Nyasia’s ambition doesn’t stop there. She hopes to open agencies across the world to address global issues including human trafficking and domestic violence.

“I have a passion for creating atmospheres of change,” she said. “It is so important that we become knowledgeable of the issues that directly impact human beings.”

Nyasia is one of the recipients of ECSU’s Successful Retention Grant. The grant was created from our $250,000 investment to the school this year.

The investment is one of four made this year to assist HBCUs with gap funding and student retention.

Breaking barriers, advancing the future of flight

HBCUs graduate thousands of students each year, but a significant portion do not make it to the finish line due to a lack of family and financial support. This is largely because many HBCU students are the first in their families to attend college and are from homes with low income.

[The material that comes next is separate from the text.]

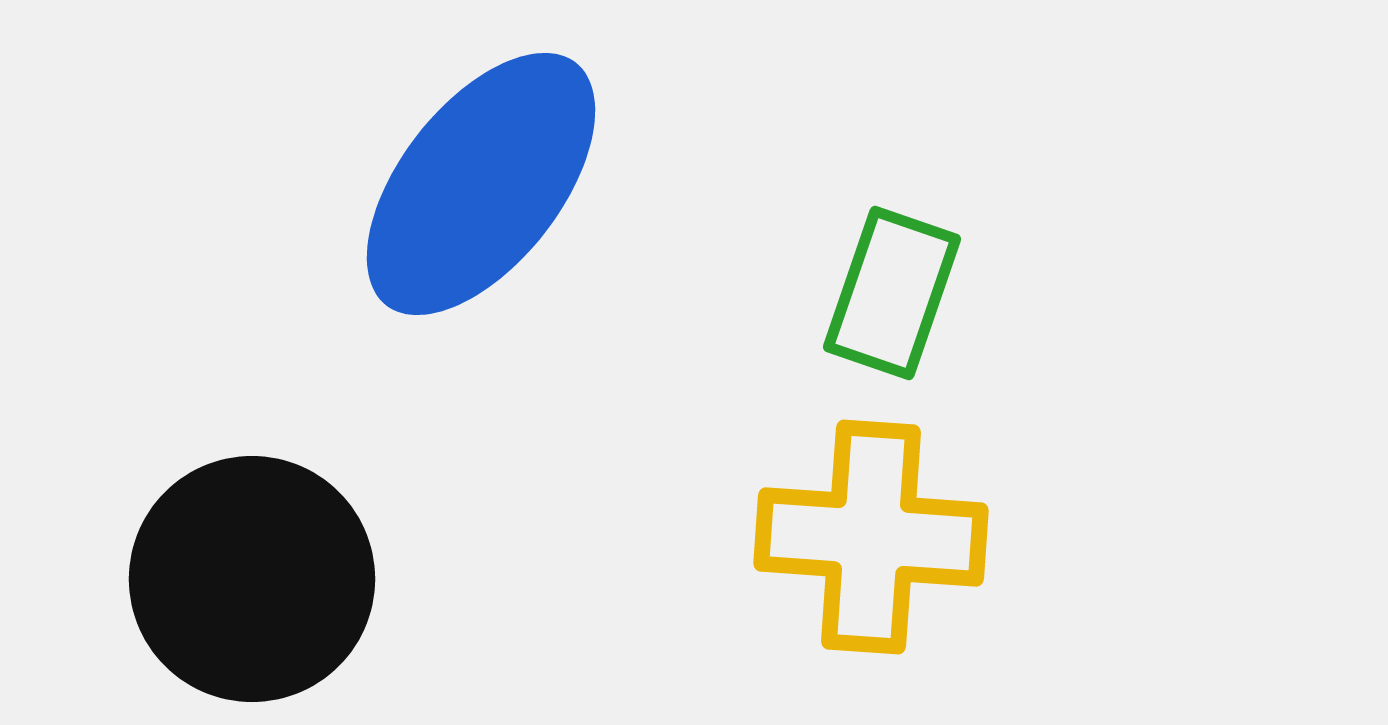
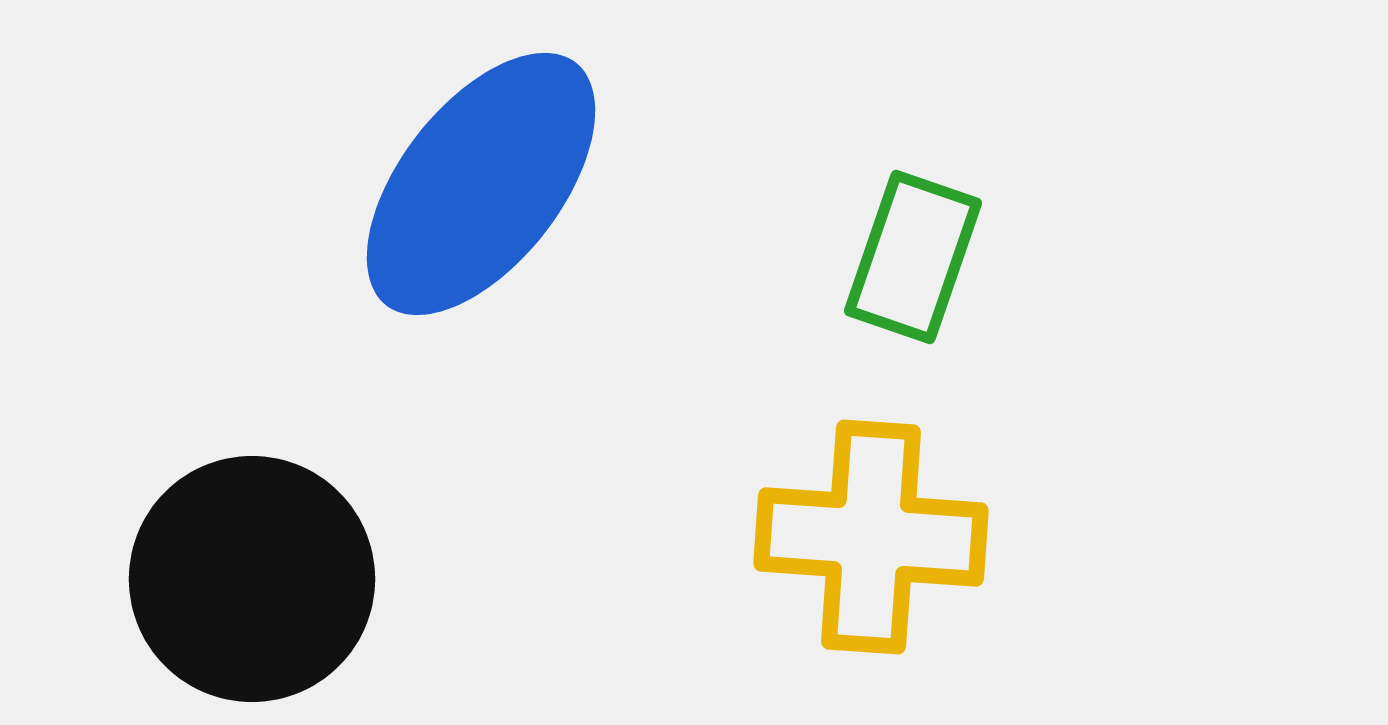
green rectangle: moved 21 px right, 36 px up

“As a first-generation [student] in my house, not a lot of people understand the depth of college in my family,” said Maxwell Mensah, a sophomore at ECSU. “So, I know that financial aid is a necessity.”

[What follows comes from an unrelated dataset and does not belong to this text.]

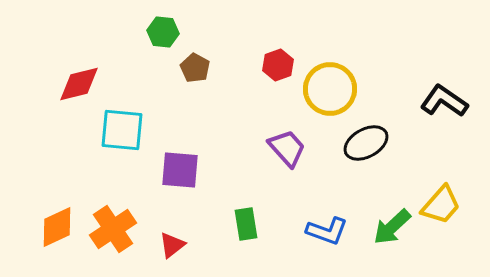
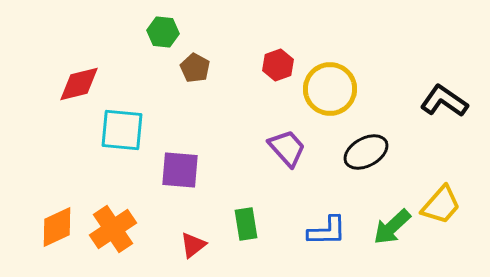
black ellipse: moved 9 px down
blue L-shape: rotated 21 degrees counterclockwise
red triangle: moved 21 px right
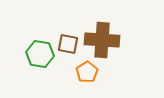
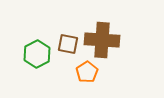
green hexagon: moved 3 px left; rotated 24 degrees clockwise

Maxwell is also a Successful Retention Grant recipient. His major is aviation, and he has an interest in “everything above the ground.” He hopes to join the Coast Guard’s College Student Pre-Commissioning Initiative at ECSU by the end of this school year.

“I want to take my skills into the military, so I can better improve the future of transportation in the aviation field,” said Maxwell.

The road to graduation is not always smooth for ECSU students.

Ninety-two percent of ECSU’s student body is from state-designated Tier 1 and Tier 2 counties. These are the most and second-most economically challenged counties across the state.

Our investment is expected to benefit over 75 of ECSU’s students and positively impact the University’s retention and graduation rates.

Leading with purpose and passion

Saint Augustine’s University (SAU) is another HBCU to receive funding from Blue Cross NC this year.

Seventy-three percent of its student body are Pell grant-eligible and are often unable to fulfill their financial obligations to the University. SAU’s average student financial aid balance, after federal aid, is $7,872.

Our $250,000 investment helps cover the balances on those accounts for select senior students.

Aaliyah Williams is one of those seniors.

She said the funding helped support her education as an out-of-state student. She transferred to SAU to play basketball and continue her education after receiving her associate’s degree from the University of West Florida.

“I got here, and the atmosphere was amazing,” Aaliyah said. “I’m a single mother as well, and it’s just a blessing for opportunities to continue to help me further my education so that I can build a better life for me and my daughter.”

Aaliyah is president of SAU’s Student Government Association. She plans to use her leadership skills as an athletic director or youth coach after obtaining a graduate degree. Her goal is for her career to be centered around her love for working with children and helping others.

“I think that my purpose in life is really to–and this is cliché–but it’s really to help people,” she said. “I just want them to be better than me. And in order to do that, I have to lead by example.”

Shaw University and Livingstone College are the other two HBCUs that received funding this year.

Looking ahead

Blue Cross NC will continue to identify ways to support our state’s HBCUs and help create opportunities for its students. In addition, we remain committed to DEI through community investments that strengthen our diverse NC communities.